Tom Faverty peers into the wreckage of a Piper Comanche that crashed on a remote moraine south of Haines on Saturday. As the tide came in, Faverty, wife Patricia, son Kirby, friend Steve Dice and tour guide Wiley Betz struggled to keep the plane afloat and wreck survivor Chan Valentine, trapped inside the wreckage, above water. (Photo courtesy Patricia Faverty)

The Favertys reassured Valentine and sent son Kirby, a high school track and cross-country runner, to get help at the camp of a summer tour operation about a mile away.

"Then the tide started coming in and it got crazy," said Patricia Faverty, who by then had cellphone service and made phone contact with town dispatchers. "I was screaming bloody hell on the phone."

Kirby Faverty located Wiley Betz, a guide at the tourist camp who responded on a four-wheeler, and brought word of a backhoe back at the camp. By the time Dice was able to retrieve the backhoe, the wreckage was already in the water.

"We knew we didn't have much time, but I didn't know we had that little time," Dice said.

Tying together some rope from the skiff, Dice and Tom Faverty attached the backhoe's bucket to the plane's landing gear and started pulling – twice breaking the line.
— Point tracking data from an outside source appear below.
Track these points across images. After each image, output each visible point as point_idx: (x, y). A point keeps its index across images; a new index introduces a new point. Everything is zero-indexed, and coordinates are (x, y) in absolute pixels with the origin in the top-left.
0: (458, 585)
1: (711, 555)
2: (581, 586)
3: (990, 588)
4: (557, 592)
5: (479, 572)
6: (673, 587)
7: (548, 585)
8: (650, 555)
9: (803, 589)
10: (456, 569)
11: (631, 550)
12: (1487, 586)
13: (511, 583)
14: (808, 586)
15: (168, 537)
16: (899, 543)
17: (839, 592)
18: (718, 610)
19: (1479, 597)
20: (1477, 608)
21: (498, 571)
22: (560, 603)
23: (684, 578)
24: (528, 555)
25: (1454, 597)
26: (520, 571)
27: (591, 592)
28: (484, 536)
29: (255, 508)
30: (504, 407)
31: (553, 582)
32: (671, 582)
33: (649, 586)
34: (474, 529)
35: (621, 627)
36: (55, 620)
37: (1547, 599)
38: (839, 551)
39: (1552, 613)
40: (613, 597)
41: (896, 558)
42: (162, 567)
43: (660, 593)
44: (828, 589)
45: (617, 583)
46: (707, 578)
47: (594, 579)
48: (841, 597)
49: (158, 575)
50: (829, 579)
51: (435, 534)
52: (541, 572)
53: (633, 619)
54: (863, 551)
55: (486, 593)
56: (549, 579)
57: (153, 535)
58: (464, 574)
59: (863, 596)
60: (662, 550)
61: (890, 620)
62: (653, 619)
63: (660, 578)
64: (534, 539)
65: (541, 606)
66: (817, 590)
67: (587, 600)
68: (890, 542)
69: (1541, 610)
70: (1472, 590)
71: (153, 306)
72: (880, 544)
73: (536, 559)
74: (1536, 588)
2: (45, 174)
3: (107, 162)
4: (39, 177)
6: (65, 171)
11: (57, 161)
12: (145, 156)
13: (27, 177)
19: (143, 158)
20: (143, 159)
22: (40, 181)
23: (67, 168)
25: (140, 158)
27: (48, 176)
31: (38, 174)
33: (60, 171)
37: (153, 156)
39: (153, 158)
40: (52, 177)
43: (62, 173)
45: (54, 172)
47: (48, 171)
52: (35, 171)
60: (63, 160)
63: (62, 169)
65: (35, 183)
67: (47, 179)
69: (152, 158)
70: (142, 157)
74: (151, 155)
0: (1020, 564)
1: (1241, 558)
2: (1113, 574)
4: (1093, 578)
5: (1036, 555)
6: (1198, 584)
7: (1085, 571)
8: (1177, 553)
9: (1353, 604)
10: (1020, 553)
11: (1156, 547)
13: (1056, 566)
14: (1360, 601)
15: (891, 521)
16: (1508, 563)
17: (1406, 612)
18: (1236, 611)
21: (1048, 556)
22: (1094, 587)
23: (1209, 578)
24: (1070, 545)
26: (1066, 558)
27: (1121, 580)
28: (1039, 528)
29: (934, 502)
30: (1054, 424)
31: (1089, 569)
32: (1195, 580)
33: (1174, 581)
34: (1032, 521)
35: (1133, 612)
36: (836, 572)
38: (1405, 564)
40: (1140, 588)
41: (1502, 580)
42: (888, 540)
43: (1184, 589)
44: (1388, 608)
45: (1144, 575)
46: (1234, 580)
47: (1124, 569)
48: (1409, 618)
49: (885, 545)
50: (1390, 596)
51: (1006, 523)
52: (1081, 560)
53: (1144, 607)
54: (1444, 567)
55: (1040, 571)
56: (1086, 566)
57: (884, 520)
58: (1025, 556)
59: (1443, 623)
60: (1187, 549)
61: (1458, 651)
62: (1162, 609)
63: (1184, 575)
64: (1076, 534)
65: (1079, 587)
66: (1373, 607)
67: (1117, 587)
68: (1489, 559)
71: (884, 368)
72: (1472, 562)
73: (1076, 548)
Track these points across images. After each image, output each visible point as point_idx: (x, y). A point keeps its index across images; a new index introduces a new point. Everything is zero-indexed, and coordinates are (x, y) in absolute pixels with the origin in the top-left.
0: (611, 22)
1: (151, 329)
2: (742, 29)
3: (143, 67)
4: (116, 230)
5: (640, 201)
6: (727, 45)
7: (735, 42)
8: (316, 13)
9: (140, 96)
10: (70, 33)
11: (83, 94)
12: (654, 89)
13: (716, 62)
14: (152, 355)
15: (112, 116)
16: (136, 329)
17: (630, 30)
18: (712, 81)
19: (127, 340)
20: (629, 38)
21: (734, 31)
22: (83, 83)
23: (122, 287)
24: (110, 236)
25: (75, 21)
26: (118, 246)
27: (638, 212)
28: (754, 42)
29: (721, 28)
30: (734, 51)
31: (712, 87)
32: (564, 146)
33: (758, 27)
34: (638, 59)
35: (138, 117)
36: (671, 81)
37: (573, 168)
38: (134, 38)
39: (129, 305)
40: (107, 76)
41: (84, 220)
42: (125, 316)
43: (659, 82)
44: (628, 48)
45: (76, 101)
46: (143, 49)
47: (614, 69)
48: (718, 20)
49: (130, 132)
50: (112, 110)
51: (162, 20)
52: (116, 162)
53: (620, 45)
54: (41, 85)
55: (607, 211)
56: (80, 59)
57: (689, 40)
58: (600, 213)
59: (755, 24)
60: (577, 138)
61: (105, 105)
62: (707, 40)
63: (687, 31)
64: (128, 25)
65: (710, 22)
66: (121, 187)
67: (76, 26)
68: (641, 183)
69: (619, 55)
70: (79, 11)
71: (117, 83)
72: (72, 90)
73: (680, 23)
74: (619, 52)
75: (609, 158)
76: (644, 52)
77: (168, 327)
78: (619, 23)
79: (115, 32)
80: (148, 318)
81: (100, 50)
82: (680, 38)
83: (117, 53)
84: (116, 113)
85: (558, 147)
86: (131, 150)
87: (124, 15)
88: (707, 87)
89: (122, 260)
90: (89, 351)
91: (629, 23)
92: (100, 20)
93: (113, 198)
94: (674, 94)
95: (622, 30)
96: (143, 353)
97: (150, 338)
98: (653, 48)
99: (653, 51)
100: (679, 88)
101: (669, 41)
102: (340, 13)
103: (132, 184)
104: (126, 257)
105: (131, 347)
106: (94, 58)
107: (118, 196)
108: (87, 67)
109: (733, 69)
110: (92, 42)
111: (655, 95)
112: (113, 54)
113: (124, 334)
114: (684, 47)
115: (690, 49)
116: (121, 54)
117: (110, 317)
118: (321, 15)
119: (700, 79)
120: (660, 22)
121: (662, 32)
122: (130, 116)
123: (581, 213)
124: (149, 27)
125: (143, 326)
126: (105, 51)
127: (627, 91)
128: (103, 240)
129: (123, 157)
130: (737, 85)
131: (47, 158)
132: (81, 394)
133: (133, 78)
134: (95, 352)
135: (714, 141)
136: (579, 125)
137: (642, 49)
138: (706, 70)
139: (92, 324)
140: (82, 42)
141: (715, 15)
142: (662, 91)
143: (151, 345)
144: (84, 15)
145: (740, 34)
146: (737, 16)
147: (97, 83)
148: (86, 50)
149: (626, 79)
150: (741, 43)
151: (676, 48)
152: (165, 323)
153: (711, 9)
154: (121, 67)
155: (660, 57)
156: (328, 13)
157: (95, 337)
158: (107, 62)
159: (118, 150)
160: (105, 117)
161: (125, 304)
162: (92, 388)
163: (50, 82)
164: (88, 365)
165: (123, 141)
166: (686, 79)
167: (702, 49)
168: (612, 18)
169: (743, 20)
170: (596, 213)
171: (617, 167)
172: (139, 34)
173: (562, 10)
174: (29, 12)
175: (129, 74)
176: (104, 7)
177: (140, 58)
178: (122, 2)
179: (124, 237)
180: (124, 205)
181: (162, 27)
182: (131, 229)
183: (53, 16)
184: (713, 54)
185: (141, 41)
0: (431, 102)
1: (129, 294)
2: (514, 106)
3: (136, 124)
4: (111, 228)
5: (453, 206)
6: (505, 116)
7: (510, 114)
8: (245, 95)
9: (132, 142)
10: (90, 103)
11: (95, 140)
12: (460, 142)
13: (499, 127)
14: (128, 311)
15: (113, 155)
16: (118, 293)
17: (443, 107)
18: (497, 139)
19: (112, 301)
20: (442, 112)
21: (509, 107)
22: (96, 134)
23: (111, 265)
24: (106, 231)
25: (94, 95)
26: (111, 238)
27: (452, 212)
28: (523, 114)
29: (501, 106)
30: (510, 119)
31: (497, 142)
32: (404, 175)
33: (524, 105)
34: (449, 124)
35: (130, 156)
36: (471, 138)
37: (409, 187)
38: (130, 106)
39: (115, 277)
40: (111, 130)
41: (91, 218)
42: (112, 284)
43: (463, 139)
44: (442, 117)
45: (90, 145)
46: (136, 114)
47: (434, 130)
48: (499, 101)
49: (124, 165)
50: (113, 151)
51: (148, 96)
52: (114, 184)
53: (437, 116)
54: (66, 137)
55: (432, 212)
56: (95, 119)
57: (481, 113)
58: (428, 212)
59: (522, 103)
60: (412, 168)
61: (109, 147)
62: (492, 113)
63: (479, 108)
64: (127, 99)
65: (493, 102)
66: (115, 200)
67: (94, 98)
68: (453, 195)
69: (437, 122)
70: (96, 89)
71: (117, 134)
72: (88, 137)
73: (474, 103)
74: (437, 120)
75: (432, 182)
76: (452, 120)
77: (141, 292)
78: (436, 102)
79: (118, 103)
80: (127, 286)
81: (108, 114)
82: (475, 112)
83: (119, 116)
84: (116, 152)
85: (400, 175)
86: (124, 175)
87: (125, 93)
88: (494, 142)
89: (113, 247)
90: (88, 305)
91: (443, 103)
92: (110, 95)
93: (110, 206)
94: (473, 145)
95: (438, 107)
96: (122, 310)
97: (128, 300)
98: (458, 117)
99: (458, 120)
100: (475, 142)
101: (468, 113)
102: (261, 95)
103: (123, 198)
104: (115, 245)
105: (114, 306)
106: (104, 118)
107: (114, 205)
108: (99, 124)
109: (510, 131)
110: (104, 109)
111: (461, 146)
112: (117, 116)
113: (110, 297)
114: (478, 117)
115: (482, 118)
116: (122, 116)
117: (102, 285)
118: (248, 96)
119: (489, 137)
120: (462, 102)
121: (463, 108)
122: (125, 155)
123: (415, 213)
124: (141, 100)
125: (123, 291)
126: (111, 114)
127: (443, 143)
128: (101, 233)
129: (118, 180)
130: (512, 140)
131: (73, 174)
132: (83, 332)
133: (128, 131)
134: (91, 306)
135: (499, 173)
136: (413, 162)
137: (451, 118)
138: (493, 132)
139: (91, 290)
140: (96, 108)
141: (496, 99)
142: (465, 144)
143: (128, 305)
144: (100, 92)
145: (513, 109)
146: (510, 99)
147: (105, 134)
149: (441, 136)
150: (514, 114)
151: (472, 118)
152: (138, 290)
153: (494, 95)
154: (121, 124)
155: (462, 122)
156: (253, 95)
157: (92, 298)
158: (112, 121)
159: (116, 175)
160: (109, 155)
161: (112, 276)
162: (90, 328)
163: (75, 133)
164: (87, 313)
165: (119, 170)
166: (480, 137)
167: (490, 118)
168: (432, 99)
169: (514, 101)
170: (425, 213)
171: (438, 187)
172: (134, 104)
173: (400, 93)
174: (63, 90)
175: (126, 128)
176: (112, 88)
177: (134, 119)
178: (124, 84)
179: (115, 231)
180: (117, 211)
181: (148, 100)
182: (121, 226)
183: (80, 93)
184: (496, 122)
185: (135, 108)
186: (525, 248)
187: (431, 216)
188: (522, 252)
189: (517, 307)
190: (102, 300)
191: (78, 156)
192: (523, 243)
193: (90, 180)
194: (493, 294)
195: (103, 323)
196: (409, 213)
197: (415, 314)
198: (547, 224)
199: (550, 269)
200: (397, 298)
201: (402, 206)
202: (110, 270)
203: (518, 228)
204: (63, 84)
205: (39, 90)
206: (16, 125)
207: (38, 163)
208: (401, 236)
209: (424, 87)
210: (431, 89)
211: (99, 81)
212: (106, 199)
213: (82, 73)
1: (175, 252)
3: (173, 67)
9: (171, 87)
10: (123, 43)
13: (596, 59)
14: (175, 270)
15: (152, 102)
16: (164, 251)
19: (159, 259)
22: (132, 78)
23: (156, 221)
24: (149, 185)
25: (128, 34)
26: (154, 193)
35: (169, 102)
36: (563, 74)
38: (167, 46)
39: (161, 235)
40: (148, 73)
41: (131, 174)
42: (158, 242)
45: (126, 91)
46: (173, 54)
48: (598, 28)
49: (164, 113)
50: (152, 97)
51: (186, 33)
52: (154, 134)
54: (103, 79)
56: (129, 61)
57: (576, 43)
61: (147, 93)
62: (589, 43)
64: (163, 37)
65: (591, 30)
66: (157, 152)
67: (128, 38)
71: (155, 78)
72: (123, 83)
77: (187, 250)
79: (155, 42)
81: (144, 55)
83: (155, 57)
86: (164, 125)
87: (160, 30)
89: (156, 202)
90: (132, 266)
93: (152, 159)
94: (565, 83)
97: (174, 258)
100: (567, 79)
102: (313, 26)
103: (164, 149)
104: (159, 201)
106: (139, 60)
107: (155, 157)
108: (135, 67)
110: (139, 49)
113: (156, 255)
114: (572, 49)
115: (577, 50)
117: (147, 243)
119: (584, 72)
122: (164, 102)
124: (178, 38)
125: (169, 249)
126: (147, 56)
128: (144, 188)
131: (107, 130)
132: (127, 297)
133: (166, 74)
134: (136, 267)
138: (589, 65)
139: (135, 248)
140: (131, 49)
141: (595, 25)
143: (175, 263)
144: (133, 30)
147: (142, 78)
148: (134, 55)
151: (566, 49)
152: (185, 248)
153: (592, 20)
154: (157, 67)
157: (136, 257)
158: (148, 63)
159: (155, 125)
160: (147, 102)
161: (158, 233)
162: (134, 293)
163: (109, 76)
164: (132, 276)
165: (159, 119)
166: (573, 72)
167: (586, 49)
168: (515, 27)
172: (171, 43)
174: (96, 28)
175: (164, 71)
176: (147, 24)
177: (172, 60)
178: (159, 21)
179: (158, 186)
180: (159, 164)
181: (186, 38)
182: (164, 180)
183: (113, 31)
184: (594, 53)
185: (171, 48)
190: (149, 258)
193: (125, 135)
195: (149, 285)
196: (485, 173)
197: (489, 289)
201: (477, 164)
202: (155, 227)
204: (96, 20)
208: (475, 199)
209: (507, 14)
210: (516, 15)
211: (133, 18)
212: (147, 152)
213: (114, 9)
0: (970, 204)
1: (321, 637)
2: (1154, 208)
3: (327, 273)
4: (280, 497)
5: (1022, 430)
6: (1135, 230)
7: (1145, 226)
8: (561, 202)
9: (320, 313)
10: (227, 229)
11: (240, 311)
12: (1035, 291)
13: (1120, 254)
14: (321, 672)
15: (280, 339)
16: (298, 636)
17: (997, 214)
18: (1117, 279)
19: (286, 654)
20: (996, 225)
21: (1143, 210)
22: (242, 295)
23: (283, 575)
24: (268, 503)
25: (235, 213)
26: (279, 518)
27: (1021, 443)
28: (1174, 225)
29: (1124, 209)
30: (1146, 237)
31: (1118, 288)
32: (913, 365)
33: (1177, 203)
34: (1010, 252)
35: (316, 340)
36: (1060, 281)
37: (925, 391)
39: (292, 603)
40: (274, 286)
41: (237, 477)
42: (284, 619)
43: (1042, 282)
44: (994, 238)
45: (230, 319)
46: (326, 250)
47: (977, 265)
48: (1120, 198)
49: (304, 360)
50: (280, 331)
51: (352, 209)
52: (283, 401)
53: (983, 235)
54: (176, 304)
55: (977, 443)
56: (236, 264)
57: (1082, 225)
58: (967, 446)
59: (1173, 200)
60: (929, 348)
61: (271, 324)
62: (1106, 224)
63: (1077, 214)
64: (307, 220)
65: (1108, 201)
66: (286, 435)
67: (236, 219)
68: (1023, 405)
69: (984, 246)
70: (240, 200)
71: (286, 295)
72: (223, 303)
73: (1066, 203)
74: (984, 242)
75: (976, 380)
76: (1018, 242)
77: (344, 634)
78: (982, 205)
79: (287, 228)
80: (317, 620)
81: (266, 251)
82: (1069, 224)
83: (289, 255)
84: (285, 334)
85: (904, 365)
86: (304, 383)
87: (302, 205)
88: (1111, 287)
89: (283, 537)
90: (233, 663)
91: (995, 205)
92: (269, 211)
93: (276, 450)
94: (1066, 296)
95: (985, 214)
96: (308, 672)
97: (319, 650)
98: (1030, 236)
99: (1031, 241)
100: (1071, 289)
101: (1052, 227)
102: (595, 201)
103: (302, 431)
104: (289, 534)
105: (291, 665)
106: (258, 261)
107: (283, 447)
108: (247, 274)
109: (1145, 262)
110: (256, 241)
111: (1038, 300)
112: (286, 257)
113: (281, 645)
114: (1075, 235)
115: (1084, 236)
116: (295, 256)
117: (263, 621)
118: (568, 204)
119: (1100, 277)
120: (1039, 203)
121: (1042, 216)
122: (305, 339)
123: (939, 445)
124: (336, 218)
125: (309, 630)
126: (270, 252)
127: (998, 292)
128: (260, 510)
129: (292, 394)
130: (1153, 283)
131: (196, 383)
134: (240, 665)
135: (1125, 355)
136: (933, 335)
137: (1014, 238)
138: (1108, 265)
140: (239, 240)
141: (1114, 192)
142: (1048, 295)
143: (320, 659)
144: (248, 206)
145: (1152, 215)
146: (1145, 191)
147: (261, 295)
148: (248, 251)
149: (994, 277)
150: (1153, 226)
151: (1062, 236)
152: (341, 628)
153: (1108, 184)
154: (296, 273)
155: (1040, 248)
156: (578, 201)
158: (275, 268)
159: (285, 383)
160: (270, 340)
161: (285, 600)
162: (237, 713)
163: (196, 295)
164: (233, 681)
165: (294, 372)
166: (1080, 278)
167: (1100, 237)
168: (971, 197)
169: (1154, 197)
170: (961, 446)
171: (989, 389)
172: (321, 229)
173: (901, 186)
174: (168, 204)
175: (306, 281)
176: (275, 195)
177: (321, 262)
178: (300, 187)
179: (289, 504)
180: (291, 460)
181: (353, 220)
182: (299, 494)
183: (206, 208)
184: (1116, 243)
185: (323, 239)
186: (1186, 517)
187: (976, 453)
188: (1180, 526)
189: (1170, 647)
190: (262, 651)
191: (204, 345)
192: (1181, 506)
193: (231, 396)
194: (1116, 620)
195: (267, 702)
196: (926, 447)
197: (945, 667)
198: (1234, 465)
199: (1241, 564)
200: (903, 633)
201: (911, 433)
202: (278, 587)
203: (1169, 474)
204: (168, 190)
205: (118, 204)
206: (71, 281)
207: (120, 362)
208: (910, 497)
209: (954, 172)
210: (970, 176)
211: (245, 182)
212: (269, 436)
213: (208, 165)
After guide Betz located a chain, Faverty and Dice were able to keep enough pressure on the line to keep the plane afloat.

As the tide floated the wreckage, they were able to pull it toward shore 5 to 10 feet at a time – an estimated 30 feet total – keeping Valentine's head above water until Haines paramedics Al Giddings and Tim Holm arrived aboard a Temsco helicopter from Skagway.

Working in waist-deep water with tin snips, Giddings was able to cut a hole in the top of the plane to extract Valentine, Faverty said.

"The responders were very professional," Faverty said. "They had all the equipment they needed. Al was in charge and knew just what to do. He was amazing."

Valentine was transported by helicopter to Juneau, then Seattle, for treatment. Pilot Kanut of Juneau and the other passenger were declared dead at the scene, according to state troopers.

Haines Borough Fire Chief Brian Clay said the work of Faverty's group was critical.

"They did the right thing. Valentine wouldn't have survived if they didn't do what they did," Clay said.

Weather included clear skies and calm waters at the time of the crash, rescuers said.

A debriefing on the accident by state troopers and officials in Haines is scheduled for Tuesday.